La percezione di oggi è che qualcosa sia cambiato. Almeno nell’atteggiamento dei protagonisti, nel tentativo di porsi in maniera diversa. Di tentare di fare calcio senza la prosopoea che ha caratterizzato l’ambito gestionale e sportivo di questi anni. Anche vedere una maglia, la seconda, da trasferta, che somiglia a quella del Verona, e non è più una copia conforme – e neanche troppo – prodotta sulla scorta di un accordo commerciale, è incoraggiante.

Sensazioni, impressioni, suggestioni? Chiamiamole come si preferisce.

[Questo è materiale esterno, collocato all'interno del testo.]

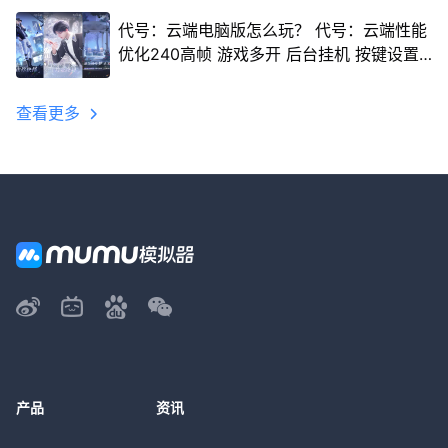
代号：云端电脑版怎么玩？ 代号：云端性能
优化240高帧 游戏多开 后台挂机 按键设置
教程
查看更多
产品
资讯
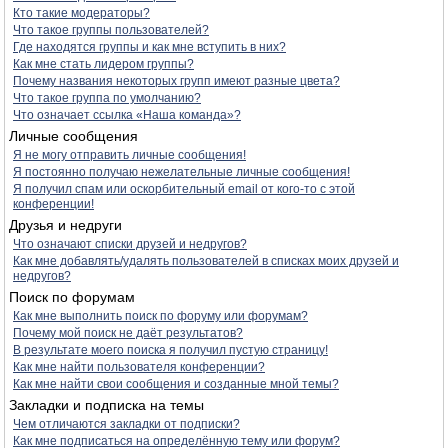
Кто такие модераторы?
Что такое группы пользователей?
Где находятся группы и как мне вступить в них?
Как мне стать лидером группы?
Почему названия некоторых групп имеют разные цвета?
Что такое группа по умолчанию?
Что означает ссылка «Наша команда»?
Личные сообщения
Я не могу отправить личные сообщения!
Я постоянно получаю нежелательные личные сообщения!
Я получил спам или оскорбительный email от кого-то с этой
конференции!
Друзья и недруги
Что означают списки друзей и недругов?
Как мне добавлять/удалять пользователей в списках моих друзей и
недругов?
Поиск по форумам
Как мне выполнить поиск по форуму или форумам?
Почему мой поиск не даёт результатов?
В результате моего поиска я получил пустую страницу!
Как мне найти пользователя конференции?
Как мне найти свои сообщения и созданные мной темы?
Закладки и подписка на темы
Чем отличаются закладки от подписки?
Как мне подписаться на определённую тему или форум?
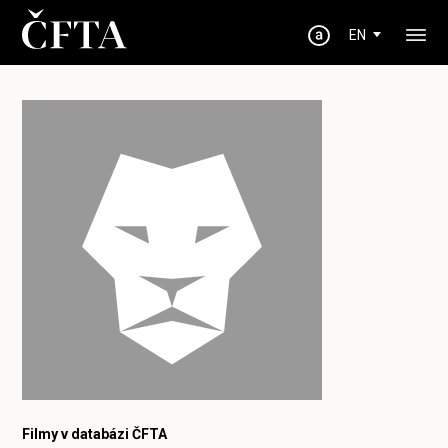
EN
Filmy v databázi ČFTA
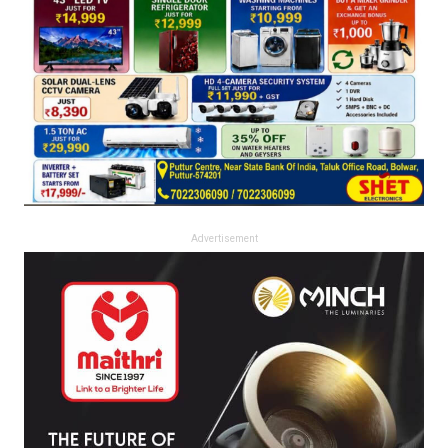
Advertisement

Riguardando l’intervento di Maurizio Setti al canale ufficiale del club è parso di notare nel presidente la consapevolezza di aver ritrovato la rotta voluta e poi, con responsabilità innegabili, perduta.

Il campo è il grande maestro. L’estate è il tempo delle illusioni, degli amori in spiaggia con le promesse di lettere per una corrispondenza che si esaurirà entro la fine dell’autunno.

Però, per una volta, il Verona “settiano” sta provando e essere un po’ più il Verona e molto di meno un brand da vendere al miglior offerente.

Di piccoli inizi è fatto il mondo. E cercare di avere una punta di fiducia, a luglio, male non farà a nessuno.